En lo jugable, y más allá de estas pequeñas incursiones en el terreno de la sutileza y la infiltración, el juego no camufla en ningún momento su vocación de shooter, e invariablemente la gran mayoría de situaciones se acaban resolviendo a tiros. En este sentido se ha hablado mucho de su gunplay, y de unas sensaciones con el gatillo en los dedos que no acababan de resultar mínimamente satisfactorias. Sinceramente, me esperaba algo mucho peor. Es evidente que no estamos hablando de Call of Duty, y que quedan cosas por pulir, pero en su estado actual Homefront es una experiencia correcta, con una selección de armas competente y un sistema de instalación de upgrades en caliente muy a la Crysis que no enamora, pero consigue mantener el interés. Además, y lo que al menos en el plano personal considero más importante, las armas transmiten peso, y el propio acto de disparar se siente contundente y lo suficientemente peliagudo como para no romper la inmersión. Es, creo, la base adecuada sobre la que construir todo lo demás, y que en este caso concreto incorpora un detalle esperanzador: el pequeño efecto de sonido sordo, como de golpe amortiguado, al conectar el impacto definitivo. Qué queréis que os diga, estas cosas dan mucho gustito.
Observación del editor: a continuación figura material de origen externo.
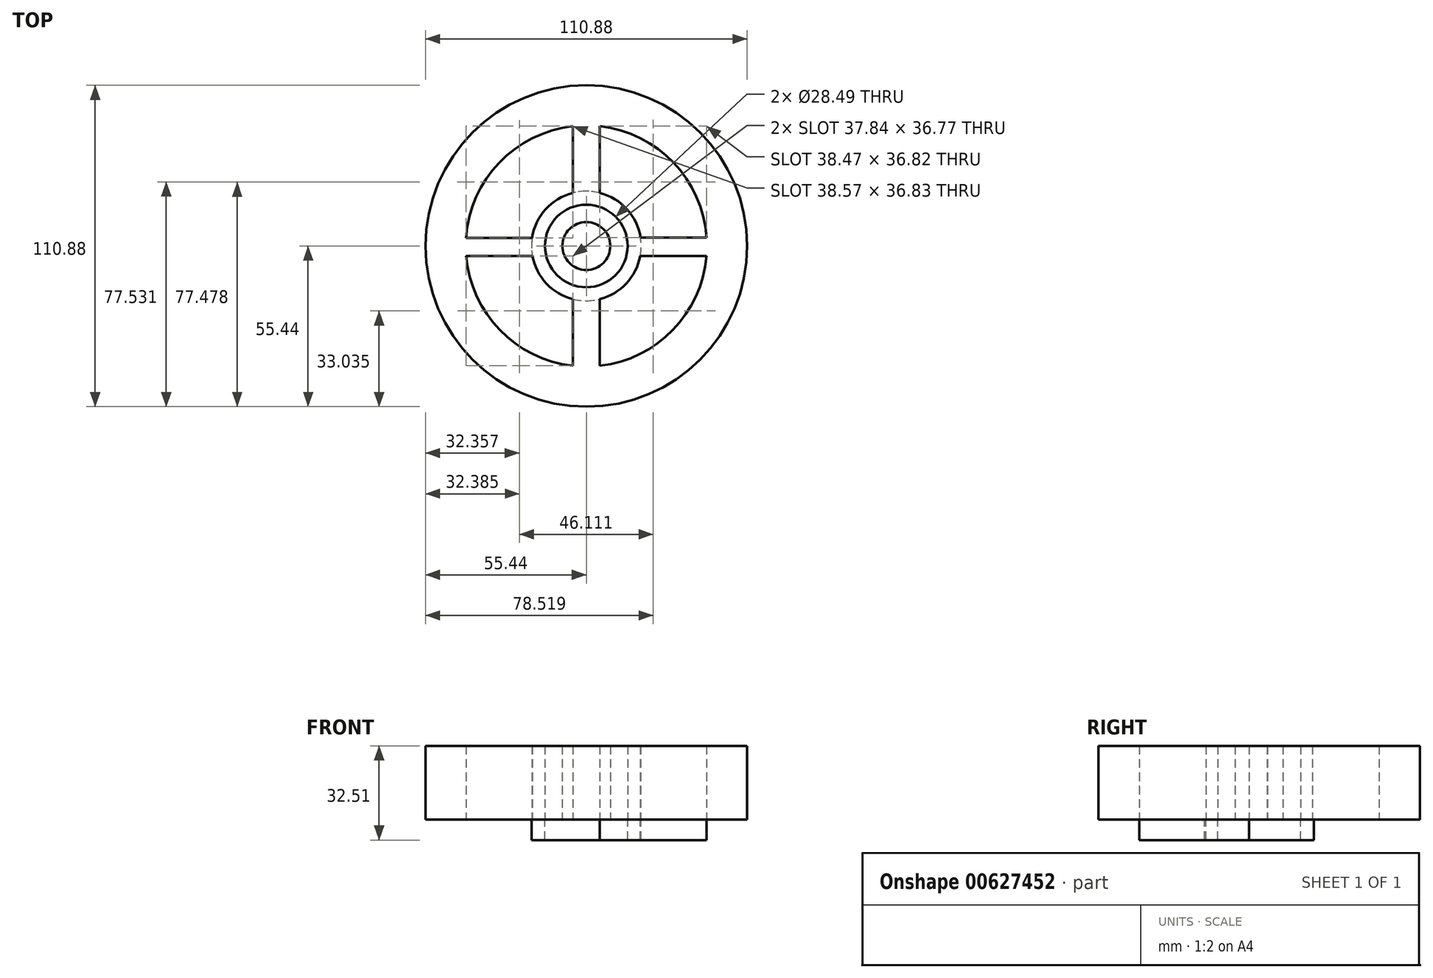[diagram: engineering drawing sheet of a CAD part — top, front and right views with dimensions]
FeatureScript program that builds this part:
annotation { "Feature Type Name" : "Feature", "Feature Type Description" : "" }
export const myFeature = defineFeature(function(context is Context, id is Id, definition is map)
    precondition{}
    {
        {
            var Q0;
            Q0=qCreatedBy(makeId("Top.planeOp"),FACE);
            var sketch = newSketch(context, id + "F0", { "sketchPlane" : qUnion([Q0])});
            skCircle(sketch, "E0", {"center": v(0, 0) * mm, "radius": 8.26 * mm});
            skCircle(sketch, "E1", {"center": v(0, 0) * mm, "radius": 14.25 * mm});
            skCircle(sketch, "E2", {"center": v(0, 0) * mm, "radius": 18.9 * mm});
            skCircle(sketch, "E3", {"center": v(0, 0) * mm, "radius": 41.59 * mm});
            skCircle(sketch, "E4", {"center": v(0, 0) * mm, "radius": 55.44 * mm});
            skLineSegment(sketch, "E5", {"start": v(-4.67, -18.3) * mm, "end": v(-4.67, -41.32) * mm});
            skLineSegment(sketch, "E6", {"start": v(4.67, -18.3) * mm, "end": v(4.67, -41.32) * mm});
            skLineSegment(sketch, "E7", {"start": v(-18.57, -3.48) * mm, "end": v(-41.44, -3.48) * mm});
            skLineSegment(sketch, "E8", {"start": v(-18.7, 2.75) * mm, "end": v(-41.5, 2.75) * mm});
            skLineSegment(sketch, "E9", {"start": v(18.68, 2.86) * mm, "end": v(41.49, 2.86) * mm});
            skLineSegment(sketch, "E10", {"start": v(18.57, -3.48) * mm, "end": v(41.44, -3.48) * mm});
            skLineSegment(sketch, "E11", {"start": v(-4.67, 18.3) * mm, "end": v(-4.67, 41.32) * mm});
            skLineSegment(sketch, "E12", {"start": v(4.67, 18.3) * mm, "end": v(4.67, 41.32) * mm});
            skSolve(sketch);
        }
        {
            var Q0;
            Q0=makeQuery(id+"F0.imprint","IMPRINT",FACE,{"disambiguationData":[TD([[makeQuery(id+"F0.imprint","IMPRINT",EDGE,{"derivedFrom":sQuery(id+"F0.wireOp",EDGE,"E4")}),1.0]])]});
            var Q1;
            {var subQ0=sQuery(id+"F0.wireOp",EDGE,"Us6H1OcY-aDeH-QdWZ-2WPP-Vf3EuN3I0Olx");var subQ1=sQuery(id+"F0.wireOp",EDGE,"E1");var subQ2=makeQuery(id+"F0.imprint","INTERSECT",VERTEX,{"disambiguationData":[OD(0.0)],"derivedFrom":[subQ1,subQ0]});Q1=makeQuery(id+"F0.imprint","IMPRINT",FACE,{"disambiguationData":[TD([[makeQuery(id+"F0.imprint","IMPRINT",EDGE,{"disambiguationData":[TD([[subQ2,-1.0]])],"derivedFrom":subQ1}),-1.0]])]});}
            var Q2;
            {var subQ0=sQuery(id+"F0.wireOp",EDGE,"Us6H1OcY-aDeH-QdWZ-2WPP-Vf3EuN3I0Olx");var subQ4=sQuery(id+"F0.wireOp",EDGE,"E1");var subQ5=makeQuery(id+"F0.imprint","INTERSECT",VERTEX,{"disambiguationData":[OD(0.0)],"derivedFrom":[subQ4,subQ0]});Q2=makeQuery(id+"F0.imprint","IMPRINT",FACE,{"disambiguationData":[TD([[makeQuery(id+"F0.imprint","IMPRINT",EDGE,{"disambiguationData":[TD([[subQ5,1.0]])],"derivedFrom":subQ4}),-1.0]])]});}
            var Q3;
            Q3=sQuery(id+"F0.wireOp",EDGE,"PGMmY1YM-dWMW-vSE5-LpKM-V7puUiMCtkwD");
            extrude(context, id + "F1", {"entities" : qUnion([Q0, Q1, Q2]), "surfaceEntities" : qUnion([Q3]), "depth" : 25.4 * mm, "offsetDistance" : 25.4 * mm});
        }
        {
            var Q0;
            Q0 = qSketchRegion(id + "F0", true);
            var Q1;
            {var subQ0=sQuery(id+"F0.wireOp",EDGE,"E11");Q1=makeQuery(id+"F0.imprint","IMPRINT",FACE,{"disambiguationData":[TD([[makeQuery(id+"F0.imprint","IMPRINT",EDGE,{"derivedFrom":subQ0}),-1.0]])]});}
            var Q2;
            {var subQ0=sQuery(id+"F0.wireOp",EDGE,"E7");Q2=makeQuery(id+"F0.imprint","IMPRINT",FACE,{"disambiguationData":[TD([[makeQuery(id+"F0.imprint","IMPRINT",EDGE,{"derivedFrom":subQ0}),-1.0]])]});}
            var Q3;
            {var subQ0=sQuery(id+"F0.wireOp",EDGE,"E5");Q3=makeQuery(id+"F0.imprint","IMPRINT",FACE,{"disambiguationData":[TD([[makeQuery(id+"F0.imprint","IMPRINT",EDGE,{"derivedFrom":subQ0}),1.0]])]});}
            var Q4;
            {var subQ0=sQuery(id+"F0.wireOp",EDGE,"E9");Q4=makeQuery(id+"F0.imprint","IMPRINT",FACE,{"disambiguationData":[TD([[makeQuery(id+"F0.imprint","IMPRINT",EDGE,{"derivedFrom":subQ0}),-1.0]])]});}
            extrude(context, id + "F2", {"entities" : qUnion([Q0, Q1, Q2, Q3, Q4]), "operationType" : NewBodyOperationType.ADD, "depth" : 25.4 * mm, "offsetDistance" : 25.4 * mm});
        }
        {
            var Q0;
            {var subQ0=sQuery(id+"F0.wireOp",EDGE,"E6");Q0=makeQuery(id+"F0.imprint","IMPRINT",FACE,{"disambiguationData":[TD([[makeQuery(id+"F0.imprint","IMPRINT",EDGE,{"derivedFrom":subQ0}),1.0]])]});}
            var Q1;
            Q1=makeQuery(id+"F0.imprint","IMPRINT",FACE,{"disambiguationData":[TD([[makeQuery(id+"F0.imprint","IMPRINT",EDGE,{"derivedFrom":sQuery(id+"F0.wireOp",EDGE,"E1")}),-1.0]])]});
            extrude(context, id + "F3", {"entities" : qUnion([Q0, Q1]), "oppositeDirection" : true, "depth" : 7.11 * mm, "offsetDistance" : 25.4 * mm});
        }
        {
            var Q0;
            Q0=makeQuery(id+"F0.imprint","IMPRINT",FACE,{"disambiguationData":[TD([[makeQuery(id+"F0.imprint","IMPRINT",EDGE,{"derivedFrom":sQuery(id+"F0.wireOp",EDGE,"E0")}),1.0]])]});
            extrude(context, id + "F4", {"entities" : qUnion([Q0]), "depth" : 25.4 * mm, "offsetDistance" : 25.4 * mm});
        }
    });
Lo que no convence tanto es la IA, que al menos en su estado actual deja algo que desear. No en su comportamiento independiente, porque como digo da cierta seguridad ver como los chavales se organizan solos para darle lo suyo a los malos, pero cuando toca reclutar aliados (pensad en un Assassin's Creed Syndicate pero con toneladas de roña) la cosa hace aguas rápidamente: las rutinas de seguimiento son paupérrimas, y en cuestión de un par de intentos acabas ignorando por completo esta posibilidad, porque las cosas ya están suficientemente peludas como para tener que ejercer de niñera. Desde el estudio aseguran que se está trabajando en ello, y por eso prefiero ser cauto aquí: si algo funciona podemos darlo por definitivo, pero en el caso contrario siempre queda un resquicio para la esperanza.

Homefront: the Revolution podía ser un desastre, pero aunque a todos nos guste hacer leña del árbol caído creo que ya tenemos suficientes juegos malos como para no alegrarse de manera sincera al ver que se va enderezando. Sin embargo, y al menos en su estado actual, tampoco hay nada que apunte a una experiencia realmente memorable. Si se queda corto es por la atención al detalle, y por esos pequeños momentos que diferencian a los juegos correctos de los que importan de verdad: esas cinemáticas en las que un miembro de la resistencia te confunde con un espía, amenaza con cortarte un pezón, y tu personaje no abre la boca porque esto es un videojuego, y hay convenciones que estamos acostumbrados a respetar. Si falta algo es ese pasito más, esa diferencia que no tiene que ver con los gráficos y sí con la comodidad, o con atreverse a hacer las cosas de otra manera. Por eso, parece, Homefront se conforma con ser un Far Cry de extrarradio, o un Fallout sin humor. No son malos referentes, pero sabe a poco cuando un juego te habla de hacer la revolución.